** Opening Source passage block **

Author: Iowa Climate Science Education

Trevince DCNN 8936 – Entering the 3rd decade of the 21st Century with 19th Century dross.

50.21853 -5.17480 Met Office CIMO Assessed CLASS 5 repeat CLASS 5 Installed 30/9/2020

I quote

Observations from amateur stations and those not part of the Met Office’s official network cannot be considered for entry into the official records as they’re not subject to the same internationally agreed standards that are required for the official records.”

Trevince is one of the Met Office’s official network, it is an amateur site and one so poor it meets no internationally agreed standards because there are no regulatory conditions to be met for a Class 5 site. It is in fact “Class 5 (additional estimated uncertainty added by siting up to 5 °C)” for which the requirements are “Site not meeting the requirements of class 4.” in other words no conditions at all – JUNK………..and this was installed less than 5 years ago.

The Met Office openly gives the entire reason for running this site as:

“Personal” located in a “Field sloping gently down to SE”. They seem to be so concerned about the site’s local attributes that they cannot even be bothered to evaluate them by giving their own standard ratings to each category. Everything is blank.

** Closing Source passage block **
** Opening Material shown block **

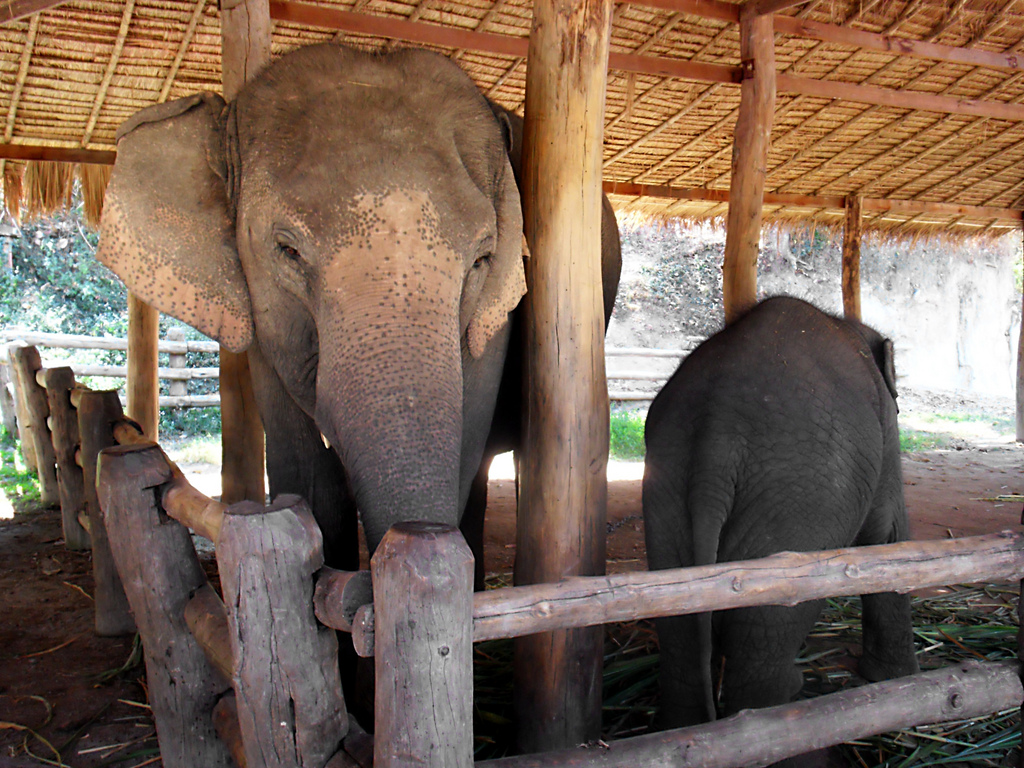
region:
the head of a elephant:
[187, 81, 614, 454]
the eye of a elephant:
[226, 204, 345, 318]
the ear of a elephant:
[60, 72, 352, 336]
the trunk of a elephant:
[313, 280, 536, 598]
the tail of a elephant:
[647, 420, 809, 711]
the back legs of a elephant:
[616, 453, 861, 738]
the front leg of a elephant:
[817, 470, 953, 704]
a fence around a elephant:
[73, 226, 813, 751]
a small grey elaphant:
[571, 232, 1001, 748]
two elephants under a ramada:
[3, 0, 942, 690]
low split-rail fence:
[9, 338, 1018, 759]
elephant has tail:
[637, 291, 913, 719]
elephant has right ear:
[94, 35, 626, 583]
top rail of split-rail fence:
[352, 515, 1021, 645]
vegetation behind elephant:
[0, 35, 621, 434]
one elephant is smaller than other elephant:
[93, 31, 918, 680]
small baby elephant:
[641, 290, 913, 734]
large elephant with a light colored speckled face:
[91, 32, 623, 764]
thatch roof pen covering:
[3, 0, 1022, 231]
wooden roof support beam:
[512, 0, 614, 751]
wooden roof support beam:
[215, 2, 272, 503]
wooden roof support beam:
[126, 287, 161, 444]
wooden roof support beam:
[721, 9, 778, 317]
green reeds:
[584, 575, 1021, 765]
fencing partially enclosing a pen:
[0, 323, 1022, 766]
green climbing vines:
[0, 177, 226, 434]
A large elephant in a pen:
[117, 29, 618, 754]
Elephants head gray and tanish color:
[91, 28, 537, 507]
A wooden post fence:
[78, 408, 512, 745]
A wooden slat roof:
[622, 22, 949, 201]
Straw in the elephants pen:
[900, 582, 989, 656]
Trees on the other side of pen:
[13, 228, 116, 333]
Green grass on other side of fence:
[609, 396, 645, 469]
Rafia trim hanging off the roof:
[5, 151, 95, 213]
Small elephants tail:
[667, 426, 759, 712]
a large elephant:
[98, 45, 653, 750]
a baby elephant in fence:
[587, 228, 945, 766]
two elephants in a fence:
[19, 6, 1018, 763]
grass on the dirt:
[577, 550, 1018, 765]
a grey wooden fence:
[185, 503, 1017, 766]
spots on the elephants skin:
[345, 85, 466, 395]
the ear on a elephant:
[73, 60, 301, 389]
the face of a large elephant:
[220, 38, 512, 440]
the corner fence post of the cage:
[364, 518, 478, 766]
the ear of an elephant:
[93, 83, 256, 349]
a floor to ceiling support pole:
[523, 2, 613, 764]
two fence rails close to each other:
[305, 568, 385, 667]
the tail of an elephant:
[693, 609, 719, 727]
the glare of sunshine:
[863, 225, 1022, 447]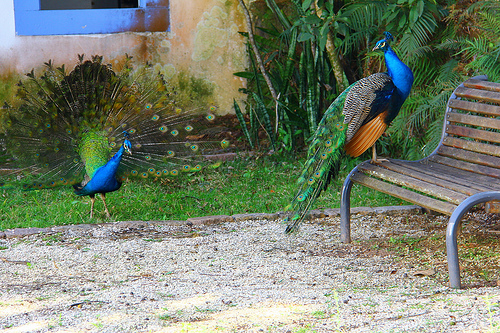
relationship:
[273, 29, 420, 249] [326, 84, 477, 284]
peacock standing bench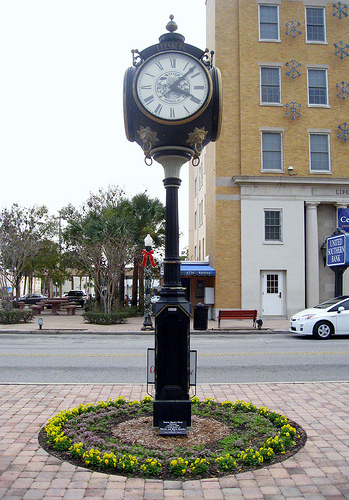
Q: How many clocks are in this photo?
A: One.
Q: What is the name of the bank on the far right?
A: United Southern Bank.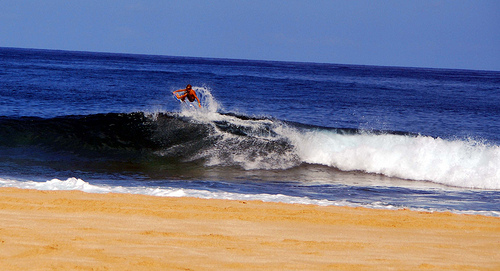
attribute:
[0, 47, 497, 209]
water — blue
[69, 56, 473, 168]
water — blue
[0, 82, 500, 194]
wave — large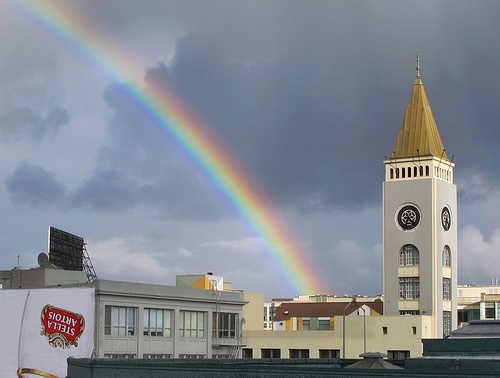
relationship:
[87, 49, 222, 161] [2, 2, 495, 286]
rainbow in sky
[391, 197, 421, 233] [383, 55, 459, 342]
clock on church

** Closing Material shown block **

Reproduce the entire passage above about the Trevince weather station word for word.

▶ **Result**
Author: Iowa Climate Science Education

Trevince DCNN 8936 – Entering the 3rd decade of the 21st Century with 19th Century dross.

50.21853 -5.17480 Met Office CIMO Assessed CLASS 5 repeat CLASS 5 Installed 30/9/2020

I quote

Observations from amateur stations and those not part of the Met Office’s official network cannot be considered for entry into the official records as they’re not subject to the same internationally agreed standards that are required for the official records.”

Trevince is one of the Met Office’s official network, it is an amateur site and one so poor it meets no internationally agreed standards because there are no regulatory conditions to be met for a Class 5 site. It is in fact “Class 5 (additional estimated uncertainty added by siting up to 5 °C)” for which the requirements are “Site not meeting the requirements of class 4.” in other words no conditions at all – JUNK………..and this was installed less than 5 years ago.

The Met Office openly gives the entire reason for running this site as:

“Personal” located in a “Field sloping gently down to SE”. They seem to be so concerned about the site’s local attributes that they cannot even be bothered to evaluate them by giving their own standard ratings to each category. Everything is blank.